==== SOURCE EXTRACT ====
Furthermore, H.sub.2S is corrosive to most metals normally
associated with gas pipelines so that processing and handling of a
sour gas may lead to premature failure of such systems.
[0008] Gas sweetening processes typically include adsorption using
solid adsorption processes or absorption using amine processes,
molecular sieves, etc. Existing dehydration and gas sweetening
processes are extremely complex and expensive.
SUMMARY OF THE INVENTION
[0009] A process for removing contaminants from a natural gas feed
stream containing water is provided comprising the steps of:
cooling the natural gas feed stream in a first vessel to a first
operating temperature at which hydrates are formed; and removing
from the first vessel a stream of dehydrated gas.
BRIEF DESCRIPTION OF THE DRAWINGS
[0010] FIG. 1 is a schematic process flow diagram of one embodiment
of the invention.
[0011] FIG. 2 is a schematic process flow diagram of a further
embodiment of the invention.
DETAILED DESCRIPTION OF THE INVENTION
[0012] The present invention represents an improvement on the
process and device discussed in International patent application
publication No. 03/062 725.
[0013] Contaminants from a natural gas feed stream is removed by
forming a solid of the contaminant and suitably subsequently
melting the solid contaminant.
[0014] When the contaminant is water, one embodiment of the present
invention relates to a process for dehydrating a natural gas feed
stream.
[0015] When the contaminant is a sour species, for example hydrogen
sulphide or carbon dioxide, one embodiment of the present invention
relates to a process for sweetening the natural gas feed
stream.
[0016] In another embodiment of the present invention relates to a
process for sequentially dehydrating and sweetening the natural gas
feed stream.
====
From the natural gas processing excerpt, quote word for word the passage starting at "[0011] FIG. 2" and ending at "the solid contaminant.".
==== DATA BLOCK ====
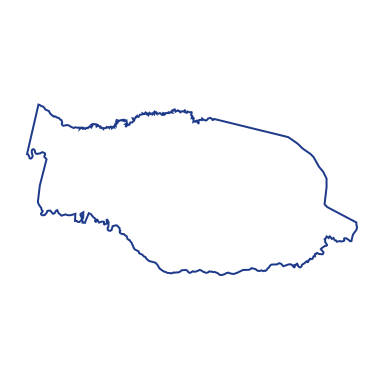 Río Chico, Tucumán, Argentina (Robinson projection), rotated 182°
{"feature_id": "61730980B68338717287929", "entity_name": "Río Chico", "entity_type": "district", "adm_level": 2, "iso_a3": "ARG", "parent_name": "Argentina", "parent_adm1": "Tucumán", "projection": "robinson", "projection_center": [-65.661, -27.448], "detail": "fine", "context": "isolated", "style": "outline", "palette": "blue", "viewbox_px": 384, "rotation_deg": 182, "n_neighbors": 0, "source": "geoboundaries", "source_scale": "gbopen_adm2", "svg_char_len": 6069}
<svg xmlns="http://www.w3.org/2000/svg" viewBox="0 0 384 384"><g transform="rotate(182 192 192)"><path d="M31.0,148.5L29.7,155.0L26.4,159.9L25.8,162.4L26.6,165.3L26.7,167.3L55.4,181.2L56.8,182.1L59.1,184.4L57.7,201.4L58.0,210.1L61.6,216.8L66.0,221.7L71.7,231.1L74.7,234.0L82.8,239.2L88.4,244.2L97.8,250.2L171.7,265.6L172.6,265.7L173.0,265.0L174.0,264.7L174.7,265.9L176.4,266.7L178.7,265.8L179.4,264.6L181.0,263.9L183.1,264.8L184.4,265.8L184.6,264.2L186.2,264.5L188.2,263.7L187.6,261.4L188.1,260.9L190.0,263.4L190.8,263.0L191.0,262.4L192.2,262.6L193.1,262.1L192.9,263.9L193.4,264.8L192.8,265.7L193.1,266.0L194.8,265.8L194.1,267.5L194.3,267.9L195.0,267.8L195.6,269.1L195.0,270.9L195.3,271.8L196.9,271.5L199.4,272.3L200.0,270.9L202.0,271.6L201.7,272.9L202.1,273.4L203.3,272.2L205.0,272.3L206.3,271.2L206.7,271.4L207.3,272.5L208.2,272.4L209.0,273.1L211.3,271.7L212.1,273.9L213.0,273.7L213.5,272.8L213.9,273.1L214.8,272.7L215.3,271.5L214.7,270.7L216.4,271.1L217.1,270.2L218.3,270.8L218.7,270.0L220.9,270.0L221.5,269.3L223.6,270.0L223.9,269.3L223.5,268.8L222.2,269.1L221.8,268.8L222.5,268.1L224.7,268.0L226.7,269.8L228.2,269.1L229.5,269.2L230.5,270.5L231.0,270.4L230.8,269.7L232.2,271.0L232.7,269.9L232.4,269.3L232.5,268.7L233.3,269.7L234.4,268.2L234.8,269.1L236.1,268.6L236.8,269.3L237.4,269.1L237.5,268.7L237.2,268.5L237.5,268.4L237.7,269.3L238.1,268.9L238.0,267.7L238.2,267.3L238.8,268.1L239.3,267.7L239.7,267.9L240.2,268.6L239.8,269.1L241.2,269.9L241.5,269.5L241.1,269.0L241.8,268.3L242.8,268.2L244.2,268.9L244.1,267.9L246.8,267.3L248.0,265.2L249.3,265.3L249.6,266.0L250.2,265.1L250.7,265.1L251.0,264.1L252.0,263.3L253.8,263.5L253.3,262.5L252.1,262.1L252.3,261.3L253.3,260.5L254.1,259.4L256.1,259.3L256.9,257.1L259.3,256.3L260.1,255.2L260.4,255.3L260.1,255.9L258.4,257.1L259.1,258.0L260.5,257.3L260.9,257.4L260.1,258.0L259.6,258.9L260.0,261.3L260.6,261.4L260.9,261.0L261.6,261.4L261.9,260.7L262.5,261.2L263.0,260.7L263.8,260.9L263.6,261.7L266.3,261.1L267.0,260.5L269.8,261.3L270.1,260.2L269.2,260.5L268.3,259.6L268.9,258.5L270.1,258.7L270.2,257.8L269.6,257.6L269.9,257.1L271.2,256.9L270.6,255.2L271.7,255.6L272.5,254.8L272.0,253.7L273.1,253.9L274.3,252.9L274.6,254.2L275.2,254.0L275.3,254.4L275.7,254.5L276.4,254.0L276.9,253.1L277.5,253.9L278.7,253.5L279.4,254.1L280.3,252.9L282.7,252.7L282.8,252.0L283.7,252.9L284.5,252.7L285.2,253.5L285.7,253.2L285.8,252.3L286.2,253.7L285.8,254.1L285.9,254.4L286.8,254.3L288.0,255.0L288.9,254.5L288.5,255.7L289.2,255.9L290.0,255.4L290.1,256.3L293.6,256.5L294.9,255.7L293.9,254.9L295.0,253.0L295.6,253.6L295.3,254.1L296.3,254.1L297.0,253.8L297.5,252.9L298.0,252.9L298.3,252.2L299.8,252.4L300.6,251.4L301.6,252.0L302.2,251.6L302.7,252.4L303.7,252.4L303.8,251.7L305.0,252.5L306.2,251.3L306.0,252.2L306.7,252.0L307.3,252.5L308.2,252.2L310.9,252.6L312.4,251.8L315.6,253.1L316.9,254.0L319.1,254.6L322.9,253.7L323.7,254.1L324.6,255.5L324.1,256.9L324.9,259.2L326.1,259.7L327.6,261.3L329.9,261.8L330.9,262.7L332.5,262.5L333.0,263.1L333.5,263.0L336.3,265.2L337.9,267.9L341.4,269.3L342.7,271.2L343.9,272.2L345.6,272.6L346.7,273.4L348.5,274.0L358.2,224.1L357.3,224.0L356.8,223.4L355.3,220.0L354.4,219.8L353.6,220.1L352.8,221.3L352.5,222.4L353.6,226.3L353.5,228.2L352.8,229.0L351.7,229.2L350.8,228.4L349.9,225.7L349.1,224.8L347.6,224.7L345.1,225.4L343.0,226.6L340.7,225.8L340.2,225.2L340.1,224.0L340.8,223.0L340.7,221.9L338.5,219.7L344.3,193.3L345.6,177.9L345.6,176.5L344.7,174.1L342.2,170.9L341.5,168.5L340.5,167.7L340.9,166.6L342.2,165.3L341.8,164.1L340.7,163.5L338.4,163.8L336.7,165.9L335.8,168.1L333.8,168.5L332.9,168.4L330.5,165.7L329.6,165.4L328.6,166.1L326.9,168.8L326.0,169.1L324.6,166.2L321.5,163.8L317.6,165.2L315.6,164.5L312.3,164.6L307.8,166.1L307.9,159.0L306.3,159.1L305.0,158.1L303.7,158.1L302.4,159.1L301.2,160.7L301.3,162.5L302.4,164.6L302.0,164.7L302.6,165.0L302.6,166.2L299.9,168.0L299.9,162.4L301.0,160.2L300.2,158.7L300.4,157.6L297.8,157.5L297.4,159.2L294.4,167.2L292.5,166.5L289.7,163.4L287.6,161.8L287.4,161.2L287.9,159.6L287.1,158.8L286.6,159.1L286.0,160.9L285.6,161.0L283.8,158.2L280.9,159.3L279.1,159.3L278.9,158.9L278.9,156.9L278.3,156.5L276.0,157.6L276.3,161.2L275.6,161.3L274.3,158.9L274.4,154.1L275.1,153.4L275.0,151.9L274.5,150.8L272.4,150.3L271.1,151.2L270.1,155.1L267.1,156.0L265.9,156.0L263.1,153.3L263.0,151.7L262.3,150.8L262.9,149.7L262.5,148.6L260.4,147.5L258.6,147.6L257.8,146.7L255.7,145.4L254.8,142.9L253.5,141.9L252.4,141.6L252.0,140.6L250.5,139.1L249.7,137.0L249.0,136.3L248.8,135.1L247.4,132.8L243.2,130.7L242.6,128.9L239.6,127.7L237.6,125.8L236.2,125.3L235.2,123.7L232.6,121.6L225.9,120.0L223.9,117.8L221.6,114.3L217.3,111.5L215.5,111.2L214.2,110.4L209.6,110.0L207.3,111.0L206.5,110.7L204.9,111.1L203.2,111.1L201.6,111.7L199.5,113.4L195.5,113.9L194.1,113.3L192.4,111.4L191.5,111.2L190.4,111.4L188.5,112.8L187.5,112.4L185.0,112.7L181.5,114.4L179.5,113.7L177.9,112.6L174.9,111.7L173.3,112.1L172.0,113.3L170.7,113.0L169.6,113.2L168.4,112.7L166.6,112.9L163.4,111.8L161.5,110.2L160.2,110.0L157.8,110.5L156.2,111.2L155.2,112.0L152.7,112.7L151.2,112.0L147.5,111.5L144.3,112.7L138.2,115.9L132.6,116.2L130.7,117.0L130.3,117.7L129.6,118.0L125.7,117.1L123.7,115.6L121.7,115.4L119.8,116.1L118.0,115.4L116.7,115.9L115.9,115.7L114.6,116.8L113.9,118.0L112.8,118.9L111.2,121.4L109.8,122.3L104.6,122.6L102.4,123.9L100.4,123.3L98.1,121.0L92.6,123.1L90.5,123.1L89.7,122.7L87.8,120.6L87.1,120.3L86.6,121.1L87.0,122.6L85.5,122.8L85.0,123.8L84.4,124.0L83.9,123.3L83.5,121.8L82.0,120.5L81.3,120.5L80.2,121.1L79.5,123.2L77.6,124.4L75.0,126.8L74.4,126.8L74.1,126.0L73.5,126.2L73.1,127.9L72.1,128.3L71.8,129.4L69.8,129.2L69.2,129.6L68.2,132.0L66.8,132.0L67.0,133.4L66.7,134.5L65.8,134.5L64.9,135.5L62.9,134.5L59.6,134.3L58.9,134.7L58.5,135.9L58.6,136.5L61.3,139.4L60.7,140.2L57.5,142.6L55.7,143.0L55.2,143.5L55.4,144.2L57.1,146.5L57.3,148.4L57.8,149.5L56.8,150.2L55.9,152.2L53.8,150.8L53.4,152.0L52.7,152.5L50.5,150.0L49.0,151.0L47.6,148.7L46.4,148.6L45.6,147.4L42.6,148.1L41.0,147.7L38.6,148.4L38.1,148.9L38.4,150.6L38.0,151.1L36.3,151.1L33.3,149.3L32.5,148.4L31.0,148.5Z" fill="none" stroke="#1e3a8a" stroke-width="2"/></g></svg>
====
# EXERCISE RESPONSE:
[0011] FIG. 2 is a schematic process flow diagram of a further
embodiment of the invention.
DETAILED DESCRIPTION OF THE INVENTION
[0012] The present invention represents an improvement on the
process and device discussed in International patent application
publication No. 03/062 725.
[0013] Contaminants from a natural gas feed stream is removed by
forming a solid of the contaminant and suitably subsequently
melting the solid contaminant.